__DIRECTIONS__: Each line below from the one containing "News & Press" through the one containing "Your Privacy Choices" is to be given again exactly, and no line outside that span.

Stored data entries
################
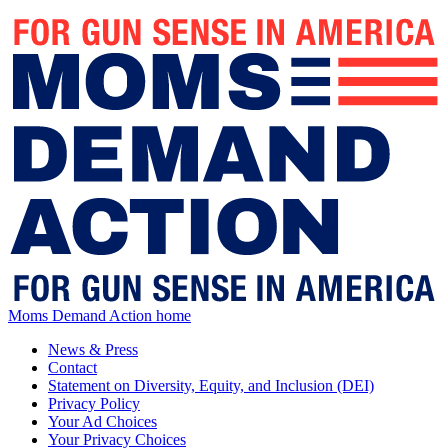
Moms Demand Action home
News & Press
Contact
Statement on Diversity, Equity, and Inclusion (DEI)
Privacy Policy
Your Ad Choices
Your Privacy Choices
################
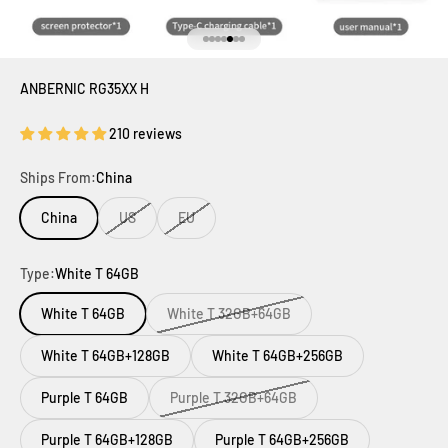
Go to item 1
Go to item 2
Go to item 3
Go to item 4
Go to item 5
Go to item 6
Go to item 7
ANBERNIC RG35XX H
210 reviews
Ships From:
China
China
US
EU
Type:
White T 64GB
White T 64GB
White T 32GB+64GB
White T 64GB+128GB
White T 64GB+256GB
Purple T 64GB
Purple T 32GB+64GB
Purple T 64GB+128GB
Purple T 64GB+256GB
################
__EXERCISE ANSWER__:
News & Press
Contact
Statement on Diversity, Equity, and Inclusion (DEI)
Privacy Policy
Your Ad Choices
Your Privacy Choices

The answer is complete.